_Task objective_
All of the entries need to be copied character for character.

BEGIN Provided entries

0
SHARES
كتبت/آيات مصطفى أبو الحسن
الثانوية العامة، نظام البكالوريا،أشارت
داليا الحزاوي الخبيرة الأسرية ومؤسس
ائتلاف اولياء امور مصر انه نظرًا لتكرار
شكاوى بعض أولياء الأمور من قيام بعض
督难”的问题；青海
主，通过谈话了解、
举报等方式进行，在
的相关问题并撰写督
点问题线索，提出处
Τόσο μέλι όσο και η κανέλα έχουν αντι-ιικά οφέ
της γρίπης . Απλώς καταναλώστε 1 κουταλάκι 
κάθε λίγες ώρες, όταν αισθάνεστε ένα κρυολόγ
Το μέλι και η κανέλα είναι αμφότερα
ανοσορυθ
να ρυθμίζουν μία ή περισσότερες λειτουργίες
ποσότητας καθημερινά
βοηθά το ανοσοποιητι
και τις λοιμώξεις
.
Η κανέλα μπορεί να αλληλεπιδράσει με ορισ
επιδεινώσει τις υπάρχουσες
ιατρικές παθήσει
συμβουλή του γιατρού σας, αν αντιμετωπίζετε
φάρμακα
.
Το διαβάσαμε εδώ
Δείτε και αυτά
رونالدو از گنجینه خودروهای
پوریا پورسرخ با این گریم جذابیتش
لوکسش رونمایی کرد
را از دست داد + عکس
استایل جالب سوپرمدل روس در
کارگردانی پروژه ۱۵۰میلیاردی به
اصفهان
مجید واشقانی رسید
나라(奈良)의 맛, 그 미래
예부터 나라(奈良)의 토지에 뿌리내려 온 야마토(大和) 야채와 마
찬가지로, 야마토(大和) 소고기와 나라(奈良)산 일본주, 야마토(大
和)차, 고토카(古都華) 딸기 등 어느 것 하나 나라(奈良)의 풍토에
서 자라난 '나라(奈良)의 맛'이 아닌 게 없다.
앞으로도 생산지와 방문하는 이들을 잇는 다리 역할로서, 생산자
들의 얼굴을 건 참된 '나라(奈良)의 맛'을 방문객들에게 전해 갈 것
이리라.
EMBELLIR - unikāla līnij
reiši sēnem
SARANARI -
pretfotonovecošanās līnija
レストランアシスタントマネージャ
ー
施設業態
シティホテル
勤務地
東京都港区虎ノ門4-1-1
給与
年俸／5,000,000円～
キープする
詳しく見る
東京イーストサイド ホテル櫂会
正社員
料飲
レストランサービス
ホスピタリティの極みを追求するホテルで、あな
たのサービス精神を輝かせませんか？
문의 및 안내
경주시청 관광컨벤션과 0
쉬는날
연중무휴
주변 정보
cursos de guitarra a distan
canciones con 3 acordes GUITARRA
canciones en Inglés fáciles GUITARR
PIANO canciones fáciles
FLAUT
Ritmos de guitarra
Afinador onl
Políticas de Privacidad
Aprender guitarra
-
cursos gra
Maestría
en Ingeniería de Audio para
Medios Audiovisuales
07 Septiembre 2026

END Provided entries

_Solution for this problem_
0
SHARES
كتبت/آيات مصطفى أبو الحسن
الثانوية العامة، نظام البكالوريا،أشارت
داليا الحزاوي الخبيرة الأسرية ومؤسس
ائتلاف اولياء امور مصر انه نظرًا لتكرار
شكاوى بعض أولياء الأمور من قيام بعض
督难”的问题；青海
主，通过谈话了解、
举报等方式进行，在
的相关问题并撰写督
点问题线索，提出处
Τόσο μέλι όσο και η κανέλα έχουν αντι-ιικά οφέ
της γρίπης . Απλώς καταναλώστε 1 κουταλάκι 
κάθε λίγες ώρες, όταν αισθάνεστε ένα κρυολόγ
Το μέλι και η κανέλα είναι αμφότερα
ανοσορυθ
να ρυθμίζουν μία ή περισσότερες λειτουργίες
ποσότητας καθημερινά
βοηθά το ανοσοποιητι
και τις λοιμώξεις
.
Η κανέλα μπορεί να αλληλεπιδράσει με ορισ
επιδεινώσει τις υπάρχουσες
ιατρικές παθήσει
συμβουλή του γιατρού σας, αν αντιμετωπίζετε
φάρμακα
.
Το διαβάσαμε εδώ
Δείτε και αυτά
رونالدو از گنجینه خودروهای
پوریا پورسرخ با این گریم جذابیتش
لوکسش رونمایی کرد
را از دست داد + عکس
استایل جالب سوپرمدل روس در
کارگردانی پروژه ۱۵۰میلیاردی به
اصفهان
مجید واشقانی رسید
나라(奈良)의 맛, 그 미래
예부터 나라(奈良)의 토지에 뿌리내려 온 야마토(大和) 야채와 마
찬가지로, 야마토(大和) 소고기와 나라(奈良)산 일본주, 야마토(大
和)차, 고토카(古都華) 딸기 등 어느 것 하나 나라(奈良)의 풍토에
서 자라난 '나라(奈良)의 맛'이 아닌 게 없다.
앞으로도 생산지와 방문하는 이들을 잇는 다리 역할로서, 생산자
들의 얼굴을 건 참된 '나라(奈良)의 맛'을 방문객들에게 전해 갈 것
이리라.
EMBELLIR - unikāla līnij
reiši sēnem
SARANARI -
pretfotonovecošanās līnija
レストランアシスタントマネージャ
ー
施設業態
シティホテル
勤務地
東京都港区虎ノ門4-1-1
給与
年俸／5,000,000円～
キープする
詳しく見る
東京イーストサイド ホテル櫂会
正社員
料飲
レストランサービス
ホスピタリティの極みを追求するホテルで、あな
たのサービス精神を輝かせませんか？
문의 및 안내
경주시청 관광컨벤션과 0
쉬는날
연중무휴
주변 정보
cursos de guitarra a distan
canciones con 3 acordes GUITARRA
canciones en Inglés fáciles GUITARR
PIANO canciones fáciles
FLAUT
Ritmos de guitarra
Afinador onl
Políticas de Privacidad
Aprender guitarra
-
cursos gra
Maestría
en Ingeniería de Audio para
Medios Audiovisuales
07 Septiembre 2026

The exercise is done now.